Linda Ronstadt / Elvis Costello and the Attractions

Bill Mattix

Even taking into consideration the increasingly erratic recorded performances that Linda Ronstadt has given us in the last couple of years, it is hard to believe that anyone gifted with her not inconsiderable talents could have delivered such a horribly confused and wrong-headed mess as Mad Love. The new album turns the tentative step toward harder rock that Ronstadt took on 1978's Living in the U.S.A. into a full-fledged pratfall — undisciplined, unfocused, and uncontrolled. It's not that Linda can't sing rock; "How Do I Make You" kicks as hard as anything Patti Smith ever did, and with a lot less pretentiousness.

Since she doesn't write any of her own material, Ronstadt falls into the potentially dangerous trap of having to rely on natural instinct to choose songs that are both interesting and suited to her style of talent. To this end, she has always been willing to take a chance on unknowns, and her recordings have introduced us to the likes of J.D. Souther, Karla Bonoff, and Warren Zevon. This time around, however, her instinct and common sense has deserted her entirely.

The highlights of Mad Love are a couple of tunes by Mark Goldenberg. After that things go from bad to worse, with the bad being merely inconsequential and the worse being absolutely horrendous. New versions of "Can't Let Go," "Hurt So Bad," and "Look Out For My Love" aren't so much had as they are unnecessary, and they only serve to remind you of how much you liked the originals.

# [EXERCISE PROMPT]
Reproduce the review from "Linda Ronstadt /" up to and including "lot less pretentiousness.", swapping "pratfall" for "misstep". The data that comes next bears no relation to the review above.

# [DATA LISTING]
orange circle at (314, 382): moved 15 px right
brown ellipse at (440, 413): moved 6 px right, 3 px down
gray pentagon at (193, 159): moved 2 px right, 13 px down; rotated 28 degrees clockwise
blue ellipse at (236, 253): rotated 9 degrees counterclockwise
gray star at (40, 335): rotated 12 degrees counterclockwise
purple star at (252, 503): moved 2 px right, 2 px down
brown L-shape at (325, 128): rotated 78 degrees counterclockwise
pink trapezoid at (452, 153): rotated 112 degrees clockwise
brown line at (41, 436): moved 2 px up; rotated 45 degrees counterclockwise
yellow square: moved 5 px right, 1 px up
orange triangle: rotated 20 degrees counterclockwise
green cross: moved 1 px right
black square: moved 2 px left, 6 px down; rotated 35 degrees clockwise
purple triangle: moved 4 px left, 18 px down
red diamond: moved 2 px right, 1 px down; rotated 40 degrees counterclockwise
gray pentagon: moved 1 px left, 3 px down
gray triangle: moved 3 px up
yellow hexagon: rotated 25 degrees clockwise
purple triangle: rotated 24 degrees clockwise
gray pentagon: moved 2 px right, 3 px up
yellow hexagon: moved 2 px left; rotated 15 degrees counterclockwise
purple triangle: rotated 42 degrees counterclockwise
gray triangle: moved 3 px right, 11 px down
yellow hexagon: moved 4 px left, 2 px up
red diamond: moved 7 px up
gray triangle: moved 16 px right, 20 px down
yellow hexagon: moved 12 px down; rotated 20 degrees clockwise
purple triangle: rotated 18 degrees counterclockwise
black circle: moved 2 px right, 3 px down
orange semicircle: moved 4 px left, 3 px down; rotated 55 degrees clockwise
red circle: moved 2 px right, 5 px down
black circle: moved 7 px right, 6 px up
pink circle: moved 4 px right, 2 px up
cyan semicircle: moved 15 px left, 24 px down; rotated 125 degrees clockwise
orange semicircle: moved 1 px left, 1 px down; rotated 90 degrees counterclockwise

# [FULL RESPONSE]
Linda Ronstadt / Elvis Costello and the Attractions

Bill Mattix

Even taking into consideration the increasingly erratic recorded performances that Linda Ronstadt has given us in the last couple of years, it is hard to believe that anyone gifted with her not inconsiderable talents could have delivered such a horribly confused and wrong-headed mess as Mad Love. The new album turns the tentative step toward harder rock that Ronstadt took on 1978's Living in the U.S.A. into a full-fledged misstep — undisciplined, unfocused, and uncontrolled. It's not that Linda can't sing rock; "How Do I Make You" kicks as hard as anything Patti Smith ever did, and with a lot less pretentiousness.